Exercise task>
Please repeat every one of the rows below word for word, keeping each line unchanged and in its original order.
══ Records provided
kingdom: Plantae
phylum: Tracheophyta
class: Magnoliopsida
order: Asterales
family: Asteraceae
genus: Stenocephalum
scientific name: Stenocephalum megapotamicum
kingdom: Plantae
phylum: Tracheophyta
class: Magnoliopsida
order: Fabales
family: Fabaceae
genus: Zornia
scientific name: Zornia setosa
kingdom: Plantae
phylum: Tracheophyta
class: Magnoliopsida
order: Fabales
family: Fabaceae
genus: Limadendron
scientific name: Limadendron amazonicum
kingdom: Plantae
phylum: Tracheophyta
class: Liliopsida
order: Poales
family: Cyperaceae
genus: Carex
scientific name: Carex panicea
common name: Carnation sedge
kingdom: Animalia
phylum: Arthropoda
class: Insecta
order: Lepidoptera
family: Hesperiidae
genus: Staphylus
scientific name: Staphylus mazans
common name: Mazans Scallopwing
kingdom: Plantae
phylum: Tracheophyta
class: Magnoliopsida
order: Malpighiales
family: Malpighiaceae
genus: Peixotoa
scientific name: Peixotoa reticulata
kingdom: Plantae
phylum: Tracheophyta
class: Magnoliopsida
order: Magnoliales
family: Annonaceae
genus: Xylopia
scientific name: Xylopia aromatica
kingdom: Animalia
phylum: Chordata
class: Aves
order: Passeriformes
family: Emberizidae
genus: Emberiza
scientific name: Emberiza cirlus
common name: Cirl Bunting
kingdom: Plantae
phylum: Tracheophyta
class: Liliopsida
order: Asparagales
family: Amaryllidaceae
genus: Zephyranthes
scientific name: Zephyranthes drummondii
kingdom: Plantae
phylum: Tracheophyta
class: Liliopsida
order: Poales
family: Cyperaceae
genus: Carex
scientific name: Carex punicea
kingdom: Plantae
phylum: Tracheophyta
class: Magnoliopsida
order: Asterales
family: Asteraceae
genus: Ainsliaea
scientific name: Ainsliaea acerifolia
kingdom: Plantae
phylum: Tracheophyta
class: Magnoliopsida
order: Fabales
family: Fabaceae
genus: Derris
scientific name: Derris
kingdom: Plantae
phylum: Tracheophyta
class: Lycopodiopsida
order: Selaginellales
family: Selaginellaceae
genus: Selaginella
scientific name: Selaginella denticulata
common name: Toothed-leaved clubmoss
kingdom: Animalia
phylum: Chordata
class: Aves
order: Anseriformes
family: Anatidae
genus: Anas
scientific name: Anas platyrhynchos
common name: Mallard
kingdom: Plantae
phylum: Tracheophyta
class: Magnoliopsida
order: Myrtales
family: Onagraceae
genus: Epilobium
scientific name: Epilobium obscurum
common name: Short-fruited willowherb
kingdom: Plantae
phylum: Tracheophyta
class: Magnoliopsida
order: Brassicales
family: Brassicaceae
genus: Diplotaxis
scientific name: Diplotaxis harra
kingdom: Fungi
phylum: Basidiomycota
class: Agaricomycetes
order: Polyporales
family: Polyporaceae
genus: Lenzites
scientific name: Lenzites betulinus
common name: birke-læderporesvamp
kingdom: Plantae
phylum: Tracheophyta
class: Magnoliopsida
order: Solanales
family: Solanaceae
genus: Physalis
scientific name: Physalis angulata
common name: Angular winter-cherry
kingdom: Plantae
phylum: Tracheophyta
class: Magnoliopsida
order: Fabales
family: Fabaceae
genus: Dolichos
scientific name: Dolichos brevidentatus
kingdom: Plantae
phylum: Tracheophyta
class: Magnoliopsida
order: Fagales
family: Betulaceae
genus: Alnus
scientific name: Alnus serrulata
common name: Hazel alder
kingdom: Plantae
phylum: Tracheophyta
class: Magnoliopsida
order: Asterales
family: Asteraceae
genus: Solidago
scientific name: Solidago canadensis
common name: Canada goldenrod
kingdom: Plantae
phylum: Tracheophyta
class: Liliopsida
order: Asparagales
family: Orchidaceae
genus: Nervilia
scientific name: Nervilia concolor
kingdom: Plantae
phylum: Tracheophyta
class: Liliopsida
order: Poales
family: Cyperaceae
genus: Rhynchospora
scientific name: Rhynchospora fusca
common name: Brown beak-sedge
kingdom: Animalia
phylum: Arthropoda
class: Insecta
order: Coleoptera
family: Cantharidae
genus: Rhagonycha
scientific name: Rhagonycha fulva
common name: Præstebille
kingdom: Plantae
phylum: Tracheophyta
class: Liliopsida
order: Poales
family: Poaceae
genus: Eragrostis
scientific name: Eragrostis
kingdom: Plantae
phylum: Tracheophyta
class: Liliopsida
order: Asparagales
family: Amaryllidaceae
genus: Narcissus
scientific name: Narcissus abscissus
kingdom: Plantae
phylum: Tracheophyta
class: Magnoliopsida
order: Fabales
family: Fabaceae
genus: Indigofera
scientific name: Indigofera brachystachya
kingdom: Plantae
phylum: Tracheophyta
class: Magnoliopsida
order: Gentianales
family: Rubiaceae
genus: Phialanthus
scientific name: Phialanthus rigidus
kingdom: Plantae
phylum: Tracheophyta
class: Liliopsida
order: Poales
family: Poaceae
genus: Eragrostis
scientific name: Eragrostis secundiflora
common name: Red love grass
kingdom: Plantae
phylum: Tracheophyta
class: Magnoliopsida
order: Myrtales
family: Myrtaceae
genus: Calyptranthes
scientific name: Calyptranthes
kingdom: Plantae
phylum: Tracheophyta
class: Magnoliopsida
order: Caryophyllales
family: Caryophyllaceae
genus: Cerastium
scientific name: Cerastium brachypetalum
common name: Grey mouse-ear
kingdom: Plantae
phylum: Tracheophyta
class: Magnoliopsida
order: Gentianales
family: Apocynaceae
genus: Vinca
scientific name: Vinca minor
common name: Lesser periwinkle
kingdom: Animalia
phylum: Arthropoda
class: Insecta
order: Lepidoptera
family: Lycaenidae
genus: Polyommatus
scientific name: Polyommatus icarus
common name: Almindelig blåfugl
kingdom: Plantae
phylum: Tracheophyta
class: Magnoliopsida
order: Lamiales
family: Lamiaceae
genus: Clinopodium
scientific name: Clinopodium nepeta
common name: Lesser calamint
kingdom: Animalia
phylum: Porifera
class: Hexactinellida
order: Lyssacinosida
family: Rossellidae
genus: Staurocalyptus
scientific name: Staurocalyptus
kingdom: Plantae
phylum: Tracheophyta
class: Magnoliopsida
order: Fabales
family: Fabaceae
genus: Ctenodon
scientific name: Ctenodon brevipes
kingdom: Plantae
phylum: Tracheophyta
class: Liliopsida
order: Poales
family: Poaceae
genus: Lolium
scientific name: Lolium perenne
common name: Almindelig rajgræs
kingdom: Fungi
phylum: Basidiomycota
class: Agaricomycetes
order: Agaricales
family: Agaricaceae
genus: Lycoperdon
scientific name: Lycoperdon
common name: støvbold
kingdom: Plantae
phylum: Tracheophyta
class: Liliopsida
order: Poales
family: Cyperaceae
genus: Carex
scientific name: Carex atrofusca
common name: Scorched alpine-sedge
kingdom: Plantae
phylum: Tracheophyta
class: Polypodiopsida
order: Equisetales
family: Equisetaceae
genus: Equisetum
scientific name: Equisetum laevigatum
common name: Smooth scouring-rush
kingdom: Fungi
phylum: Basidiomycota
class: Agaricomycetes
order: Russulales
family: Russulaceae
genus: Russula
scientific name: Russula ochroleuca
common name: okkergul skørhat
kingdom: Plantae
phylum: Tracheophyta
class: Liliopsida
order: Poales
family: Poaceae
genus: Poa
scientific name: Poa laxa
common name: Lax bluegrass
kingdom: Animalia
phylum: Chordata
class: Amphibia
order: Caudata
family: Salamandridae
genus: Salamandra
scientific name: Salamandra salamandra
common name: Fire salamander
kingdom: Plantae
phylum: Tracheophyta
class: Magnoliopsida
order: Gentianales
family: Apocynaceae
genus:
════
Solution below>
kingdom: Plantae
phylum: Tracheophyta
class: Magnoliopsida
order: Asterales
family: Asteraceae
genus: Stenocephalum
scientific name: Stenocephalum megapotamicum
kingdom: Plantae
phylum: Tracheophyta
class: Magnoliopsida
order: Fabales
family: Fabaceae
genus: Zornia
scientific name: Zornia setosa
kingdom: Plantae
phylum: Tracheophyta
class: Magnoliopsida
order: Fabales
family: Fabaceae
genus: Limadendron
scientific name: Limadendron amazonicum
kingdom: Plantae
phylum: Tracheophyta
class: Liliopsida
order: Poales
family: Cyperaceae
genus: Carex
scientific name: Carex panicea
common name: Carnation sedge
kingdom: Animalia
phylum: Arthropoda
class: Insecta
order: Lepidoptera
family: Hesperiidae
genus: Staphylus
scientific name: Staphylus mazans
common name: Mazans Scallopwing
kingdom: Plantae
phylum: Tracheophyta
class: Magnoliopsida
order: Malpighiales
family: Malpighiaceae
genus: Peixotoa
scientific name: Peixotoa reticulata
kingdom: Plantae
phylum: Tracheophyta
class: Magnoliopsida
order: Magnoliales
family: Annonaceae
genus: Xylopia
scientific name: Xylopia aromatica
kingdom: Animalia
phylum: Chordata
class: Aves
order: Passeriformes
family: Emberizidae
genus: Emberiza
scientific name: Emberiza cirlus
common name: Cirl Bunting
kingdom: Plantae
phylum: Tracheophyta
class: Liliopsida
order: Asparagales
family: Amaryllidaceae
genus: Zephyranthes
scientific name: Zephyranthes drummondii
kingdom: Plantae
phylum: Tracheophyta
class: Liliopsida
order: Poales
family: Cyperaceae
genus: Carex
scientific name: Carex punicea
kingdom: Plantae
phylum: Tracheophyta
class: Magnoliopsida
order: Asterales
family: Asteraceae
genus: Ainsliaea
scientific name: Ainsliaea acerifolia
kingdom: Plantae
phylum: Tracheophyta
class: Magnoliopsida
order: Fabales
family: Fabaceae
genus: Derris
scientific name: Derris
kingdom: Plantae
phylum: Tracheophyta
class: Lycopodiopsida
order: Selaginellales
family: Selaginellaceae
genus: Selaginella
scientific name: Selaginella denticulata
common name: Toothed-leaved clubmoss
kingdom: Animalia
phylum: Chordata
class: Aves
order: Anseriformes
family: Anatidae
genus: Anas
scientific name: Anas platyrhynchos
common name: Mallard
kingdom: Plantae
phylum: Tracheophyta
class: Magnoliopsida
order: Myrtales
family: Onagraceae
genus: Epilobium
scientific name: Epilobium obscurum
common name: Short-fruited willowherb
kingdom: Plantae
phylum: Tracheophyta
class: Magnoliopsida
order: Brassicales
family: Brassicaceae
genus: Diplotaxis
scientific name: Diplotaxis harra
kingdom: Fungi
phylum: Basidiomycota
class: Agaricomycetes
order: Polyporales
family: Polyporaceae
genus: Lenzites
scientific name: Lenzites betulinus
common name: birke-læderporesvamp
kingdom: Plantae
phylum: Tracheophyta
class: Magnoliopsida
order: Solanales
family: Solanaceae
genus: Physalis
scientific name: Physalis angulata
common name: Angular winter-cherry
kingdom: Plantae
phylum: Tracheophyta
class: Magnoliopsida
order: Fabales
family: Fabaceae
genus: Dolichos
scientific name: Dolichos brevidentatus
kingdom: Plantae
phylum: Tracheophyta
class: Magnoliopsida
order: Fagales
family: Betulaceae
genus: Alnus
scientific name: Alnus serrulata
common name: Hazel alder
kingdom: Plantae
phylum: Tracheophyta
class: Magnoliopsida
order: Asterales
family: Asteraceae
genus: Solidago
scientific name: Solidago canadensis
common name: Canada goldenrod
kingdom: Plantae
phylum: Tracheophyta
class: Liliopsida
order: Asparagales
family: Orchidaceae
genus: Nervilia
scientific name: Nervilia concolor
kingdom: Plantae
phylum: Tracheophyta
class: Liliopsida
order: Poales
family: Cyperaceae
genus: Rhynchospora
scientific name: Rhynchospora fusca
common name: Brown beak-sedge
kingdom: Animalia
phylum: Arthropoda
class: Insecta
order: Coleoptera
family: Cantharidae
genus: Rhagonycha
scientific name: Rhagonycha fulva
common name: Præstebille
kingdom: Plantae
phylum: Tracheophyta
class: Liliopsida
order: Poales
family: Poaceae
genus: Eragrostis
scientific name: Eragrostis
kingdom: Plantae
phylum: Tracheophyta
class: Liliopsida
order: Asparagales
family: Amaryllidaceae
genus: Narcissus
scientific name: Narcissus abscissus
kingdom: Plantae
phylum: Tracheophyta
class: Magnoliopsida
order: Fabales
family: Fabaceae
genus: Indigofera
scientific name: Indigofera brachystachya
kingdom: Plantae
phylum: Tracheophyta
class: Magnoliopsida
order: Gentianales
family: Rubiaceae
genus: Phialanthus
scientific name: Phialanthus rigidus
kingdom: Plantae
phylum: Tracheophyta
class: Liliopsida
order: Poales
family: Poaceae
genus: Eragrostis
scientific name: Eragrostis secundiflora
common name: Red love grass
kingdom: Plantae
phylum: Tracheophyta
class: Magnoliopsida
order: Myrtales
family: Myrtaceae
genus: Calyptranthes
scientific name: Calyptranthes
kingdom: Plantae
phylum: Tracheophyta
class: Magnoliopsida
order: Caryophyllales
family: Caryophyllaceae
genus: Cerastium
scientific name: Cerastium brachypetalum
common name: Grey mouse-ear
kingdom: Plantae
phylum: Tracheophyta
class: Magnoliopsida
order: Gentianales
family: Apocynaceae
genus: Vinca
scientific name: Vinca minor
common name: Lesser periwinkle
kingdom: Animalia
phylum: Arthropoda
class: Insecta
order: Lepidoptera
family: Lycaenidae
genus: Polyommatus
scientific name: Polyommatus icarus
common name: Almindelig blåfugl
kingdom: Plantae
phylum: Tracheophyta
class: Magnoliopsida
order: Lamiales
family: Lamiaceae
genus: Clinopodium
scientific name: Clinopodium nepeta
common name: Lesser calamint
kingdom: Animalia
phylum: Porifera
class: Hexactinellida
order: Lyssacinosida
family: Rossellidae
genus: Staurocalyptus
scientific name: Staurocalyptus
kingdom: Plantae
phylum: Tracheophyta
class: Magnoliopsida
order: Fabales
family: Fabaceae
genus: Ctenodon
scientific name: Ctenodon brevipes
kingdom: Plantae
phylum: Tracheophyta
class: Liliopsida
order: Poales
family: Poaceae
genus: Lolium
scientific name: Lolium perenne
common name: Almindelig rajgræs
kingdom: Fungi
phylum: Basidiomycota
class: Agaricomycetes
order: Agaricales
family: Agaricaceae
genus: Lycoperdon
scientific name: Lycoperdon
common name: støvbold
kingdom: Plantae
phylum: Tracheophyta
class: Liliopsida
order: Poales
family: Cyperaceae
genus: Carex
scientific name: Carex atrofusca
common name: Scorched alpine-sedge
kingdom: Plantae
phylum: Tracheophyta
class: Polypodiopsida
order: Equisetales
family: Equisetaceae
genus: Equisetum
scientific name: Equisetum laevigatum
common name: Smooth scouring-rush
kingdom: Fungi
phylum: Basidiomycota
class: Agaricomycetes
order: Russulales
family: Russulaceae
genus: Russula
scientific name: Russula ochroleuca
common name: okkergul skørhat
kingdom: Plantae
phylum: Tracheophyta
class: Liliopsida
order: Poales
family: Poaceae
genus: Poa
scientific name: Poa laxa
common name: Lax bluegrass
kingdom: Animalia
phylum: Chordata
class: Amphibia
order: Caudata
family: Salamandridae
genus: Salamandra
scientific name: Salamandra salamandra
common name: Fire salamander
kingdom: Plantae
phylum: Tracheophyta
class: Magnoliopsida
order: Gentianales
family: Apocynaceae
genus:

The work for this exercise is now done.